Понимающие люди, те, которые понимают, замерли в восхищении. Муху было бы слышно, но в нашем театре мух не водилось, даже в буфете, их оттуда жестоко изгоняли. Чириков — город красивый, культурный! И надо же, в тихом красивом городе невинные детки погублены, а ведь родители, мыловаренные фабриканты, так их прихотливо воспитывали: у одной в локонах бант розовый — Розочка это; у другой — фиалковый, это и есть Фиалочка! Чудо! А не насладилися жизнью, пупсы милые!
А на сцене тоже погибают невинные, и зала бурлит, но замирает, когда выходит Первая лилипутка.
Как она играла! Это теперь и понять невозможно. Она была как Пат! Как Паташон! Как Добчинский с Бобчинским! Ныне уж такого нет — умерли настоящие артисты: Чарли в земле сырой, Русланова скончалась, Тарапунька — где…

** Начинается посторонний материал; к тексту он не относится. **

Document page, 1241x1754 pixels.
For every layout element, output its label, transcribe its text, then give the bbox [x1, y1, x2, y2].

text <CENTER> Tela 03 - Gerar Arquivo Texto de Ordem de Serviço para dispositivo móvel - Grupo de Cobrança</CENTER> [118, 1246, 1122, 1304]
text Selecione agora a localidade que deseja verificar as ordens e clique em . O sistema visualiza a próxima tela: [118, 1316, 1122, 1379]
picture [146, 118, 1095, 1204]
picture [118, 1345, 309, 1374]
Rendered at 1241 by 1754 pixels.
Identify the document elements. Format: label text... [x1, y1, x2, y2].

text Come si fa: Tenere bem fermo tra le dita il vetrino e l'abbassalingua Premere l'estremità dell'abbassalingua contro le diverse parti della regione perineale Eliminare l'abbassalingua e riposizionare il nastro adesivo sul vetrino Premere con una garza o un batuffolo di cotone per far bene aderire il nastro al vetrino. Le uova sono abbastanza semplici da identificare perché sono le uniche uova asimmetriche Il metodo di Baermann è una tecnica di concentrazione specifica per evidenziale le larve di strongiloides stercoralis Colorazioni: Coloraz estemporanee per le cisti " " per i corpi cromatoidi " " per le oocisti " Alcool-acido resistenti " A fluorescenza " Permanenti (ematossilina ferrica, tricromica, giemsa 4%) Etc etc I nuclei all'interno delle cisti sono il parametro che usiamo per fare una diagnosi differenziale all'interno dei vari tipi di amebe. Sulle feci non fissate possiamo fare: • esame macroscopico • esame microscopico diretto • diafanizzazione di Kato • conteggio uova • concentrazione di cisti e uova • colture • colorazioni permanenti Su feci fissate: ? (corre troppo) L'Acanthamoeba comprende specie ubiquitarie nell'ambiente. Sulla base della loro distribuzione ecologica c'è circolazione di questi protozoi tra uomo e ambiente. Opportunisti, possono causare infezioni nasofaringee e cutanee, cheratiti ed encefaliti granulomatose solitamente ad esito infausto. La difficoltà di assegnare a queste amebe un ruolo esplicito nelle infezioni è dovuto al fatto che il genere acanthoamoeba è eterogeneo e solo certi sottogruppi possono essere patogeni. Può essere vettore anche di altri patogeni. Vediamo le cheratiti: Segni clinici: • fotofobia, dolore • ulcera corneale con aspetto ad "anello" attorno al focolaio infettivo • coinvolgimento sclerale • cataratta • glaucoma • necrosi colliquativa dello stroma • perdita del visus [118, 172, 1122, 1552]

А лилипутка — куколка маленькая, но рык львиный, на бульваре слышно; парочки на скамейках вздрагивают, а муж этой в первом ряду. И Шекспир ему открывает глаза! Он ведь спал сном. Он как в театр пришел, в буфете принял свое, размягчел, ему хорошо, вон он и похрапывает. А у ведьмы юбка была по моде, называлась «шаг»: шагнешь — разрез до пупа, и сзади такое же; она в этой юбке и замуж вышла, когда на казенной табуретке перед следствием вертелась, а тут в партере она ногу на ногу, а телохранитель молодой, в нем страсти кипят. Тьфу! А муж-начальник спит! Но лилипутам со сцены все видно, и лилипутка как рыкнет — А-а-а! — и муж этой проснулся. Проснулся, головою повертел, ворон черный, но глаз зоркий, и спросонья:
— Это, — говорит, — чтой-то?
А телохранитель не обеспокоился:
— Это — «Макбет»!
— «Макбет»? — И тут начальник ловко, как вошь, руку того на жениной коленке изловил. Лапищей своей зажал, жмет и спрашивает: Это, значит, «Макбет»? Это у вас называется «Макбетом»? Я вам точно сообщу, как это называется…
И сказал им обоим сильные слова на весь партер. Он с Кавказа был, он и зарезать мог. Тут ведьма вскочила, «ах!» — говорит, а муж ей — ррах! — и кровь у ней на лице выступила, как лилипутка и предполагала. А ведьма, она ж ведьма, зубы на мужа оскалила, но и он — мужик крепкий, он ей сызнова — ррах!
Тогда она взрыдала от злобы, руками в перчатках рожу закрыла и к выходу бегом, а начальник вслед, и прямо по ногам публики, невоспитанный мужчина, а телохранитель — куда ему деваться? — за ними вприпрыжку… И портупея его на всю залу — тоненько так: скрип! скрип! скрип!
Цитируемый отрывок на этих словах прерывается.